Van Lente also spoke about EC Comics publisher Bill Gaines, in the wake of having "his entire line of comics being shut down by the Comics Code," changing the format of "MAD," one of his most popular publications. "[He] turned it into a magazine so he didn't need the Comics Code." Similarly, Warren Publications and Heavy Metal added a bit of sexiness to the newsstand through horror magazines like "Vampirella" and strips imported from Europe.

The emerging fan culture of the 1970s, which included the first conventions and comic book shops, further weakened the Code's strength. The cons, including one of the earliest, held at New York's Hotel Pennsylvania across from Penn Station, and the business model of comic book shops reduced the reliance on newsstand distributors to get comics into fans' hands. "These cons set the stage for a new economy to flourish, in the comic book store" Brownstein said. With dedicated shops, comic stores could order from the distributor months in advance, on a non-returnable basis. "Why am I talking about business in a panel about censorship? Because, again, the Comics Code was all about the distribution. It was about what can go out on the newsstands. If you remove the newsstand from the equation, you no longer need the Code. It enabled new publishers to develop, to create other kinds of content that was speaking to audience that already had passion for this material."

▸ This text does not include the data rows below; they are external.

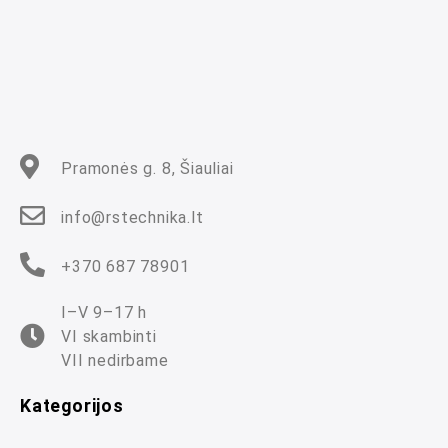
s
:
0
i
š
5
Pramonės g. 8, Šiauliai
info@rstechnika.lt
+370 687 78901
I–V 9–17 h
VI skambinti
VII nedirbame
Kategorijos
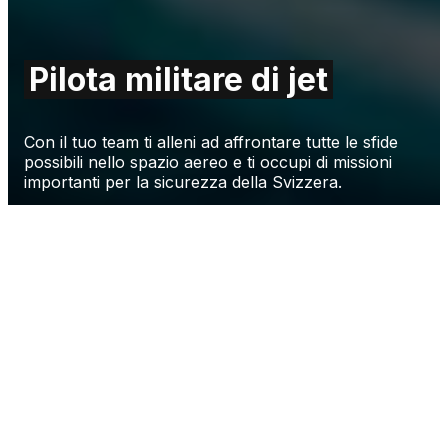
Pilota militare di jet
Con il tuo team ti alleni ad affrontare tutte le sfide
possibili nello spazio aereo e ti occupi di missioni
importanti per la sicurezza della Svizzera.
Registrazione
Compiti e responsabilità
Nell’Air Policing (servizio di polizia aerea) controlli i
velivoli di altri Paesi che sono stati annunciati, aiuti
gli aerei civili privi di contatto radio ad atterrare o
ispezioni i propulsori dopo un «bird strike» – il tutto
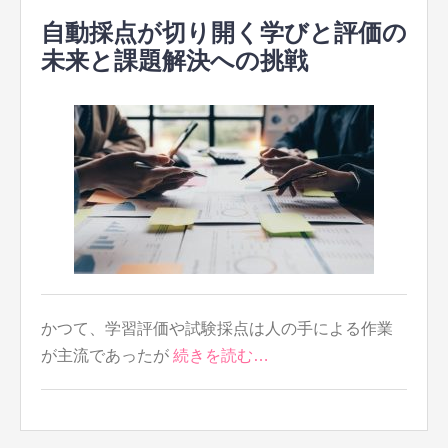
自動採点が切り開く学びと評価の
未来と課題解決への挑戦
かつて、学習評価や試験採点は人の手による作業
が主流であったが
続きを読む…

Van Lente reiterated how important the distribution systems were, noting that underground comics had the alternate system of getting their books to readers through 'head shops,' "which had their own trucks."

"It all came down to trucks," Van Lente said.

Even within the mainstream, Brownstein said, publishers were able to tackle topical subject matter with "Direct Market exclusive" graphic novels like "X-Men: God Loves, Man Kills," and creator-owned comics flourished. DC shipped "Swamp Thing" without the Code, and Will Eisner released titles like "A Contract with God" to the new direct market.

Brownstein shared an email from Laurie Sutton, a writer and editor who had served on the Comics Code board from 1970-79, but who said she "never viewed [her] job as one of censorship." She said that she rarely sent pages back with corrections, but a page from Michael Golden featured several pages with a lot of blood -- but, since she was viewing a black and white Xerox, what color? Red in this quantity would have been forbidden, but if it was alien or monster blood and thus another cover, it would be fine. The resolution was that the blood would be black, in one of many examples of artists finding ways to work around the Code -- from then on, black blood would proliferate.

The upheavals of the 1980s, which saw the publication of "Dark Knight Returns," "Watchmen," "Maus," creator-owned books like "Teenage Mutant Ninja Turtles" and more, led to the 1989 revisions which transitioned the Code from force-of-law edicts to what Brownstein called "more conversational guidelines." Though costumes would be considered appropriate if they were in line with current fashions, Brownstein noted, "this is a period when Madonna's 'Sex' was a bestseller," so the idea of current fashion was malleable. "That's where you get 1990s Image costumes," he joked.

Marvel dropped the Code entirely in 2001, leaving DC and Archie as the last holdouts until 2011, a time when "Archie was running comics with the Code even though nobody was reviewing them." The CBLDF received the intellectual property rights to the Comics Code Seal of Approval that same year, giving them control, ironically, of a badge of censorship.

But, Brownstein said, "moral panic is still persistent" in an era when librarians might lose their jobs for making books like Jeff Smith's "Bone" available to readers.